Today Turks are the second largest group in Germany after Germans themselves.
The makeup of migrants coming to Germany in the 21st century is not only greater in number, but more diverse. While in the 1980s the vast majority were Turkish with the next nearest being citizens from the USA, today the largest group are Syrians, followed by Turks, Americans, Chinese, Indians, Afghans, and Iraqis.
Of all the groups represented in the highest inflows, only arrivals from the United States have remained reasonably stable in the intervening 25 years. Americans, like migrants from other wealthy nations like Japan and some EU countries only live in Germany briefly for “professional reasons” before going home, according to the report.
Of European migrants to Germany, counted in a separate figure of over four million who presently live in the country, a majority of around four-fifths are from Eastern nations like Romania, Poland, Bulgaria, and Croatia.

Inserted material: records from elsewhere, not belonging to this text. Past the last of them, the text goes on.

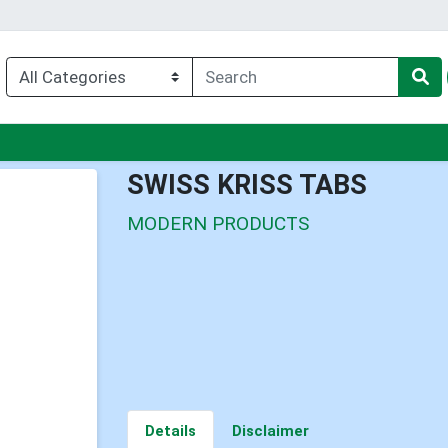
nu
SWISS KRISS TABS
MODERN PRODUCTS
Details
Disclaimer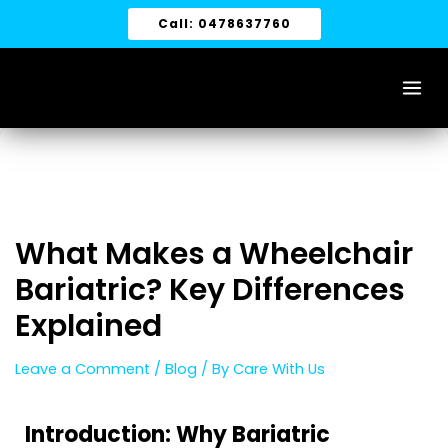
Skip
Call: 0478637760
to
content
What Makes a Wheelchair
Bariatric? Key Differences
Explained
Leave a Comment
/
Blog
/ By
Care With Us
Introduction: Why Bariatric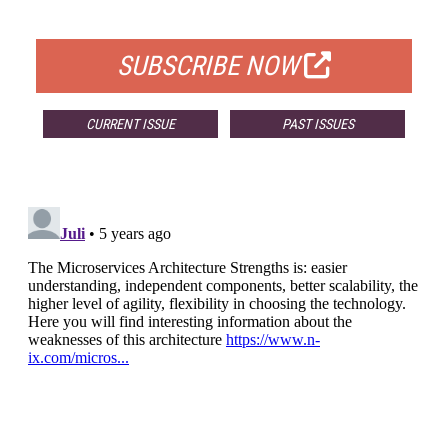
FOR QUALIFIED SUBSCRIBERS
SUBSCRIBE NOW
CURRENT ISSUE
PAST ISSUES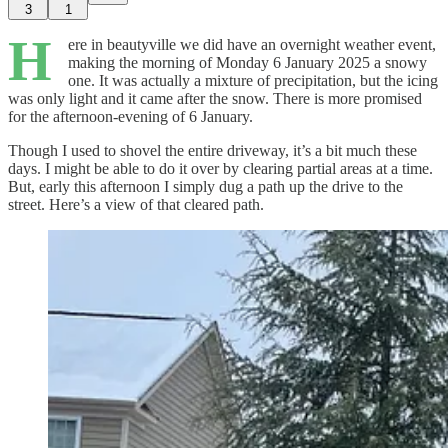
3
1
H
ere in beautyville we did have an overnight weather event,
making the morning of Monday 6 January 2025 a snowy
one. It was actually a mixture of precipitation, but the icing
was only light and it came after the snow. There is more promised
for the afternoon-evening of 6 January.
Though I used to shovel the entire driveway, it’s a bit much these
days. I might be able to do it over by clearing partial areas at a time.
But, early this afternoon I simply dug a path up the drive to the
street. Here’s a view of that cleared path.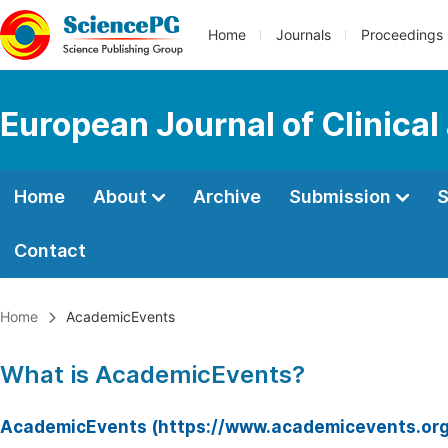
Home
Journals
Proceedings
European Journal of Clinica
Home
About
Archive
Submission
S
Contact
Home
AcademicEvents
What is AcademicEvents?
AcademicEvents (https://www.academicevents.org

Overall, individuals who are migrants or have a migratory background either from other EU states or the rest of the world make up one-fifth of all people living in Germany today. This figure rises to one third when only children under ten are counted, pointing toward a sharp and sudden demographic change looming that could see the face of Germany radically changed in coming decades.
Leading just to 2015, and with the official 2016 migratory figures not expected for months, these statistics do not yet include the record-breaking influx of people to Germany from the migrant crisis, which in just two years could easily have outstripped all migration to the nation in the 1980s.
The sudden surge of immigrants to Germany has not come without unrest. As reported by Breitbart London in November, global polling found that Germans had the highest level of concern about immigration and extremism of any country worldwide.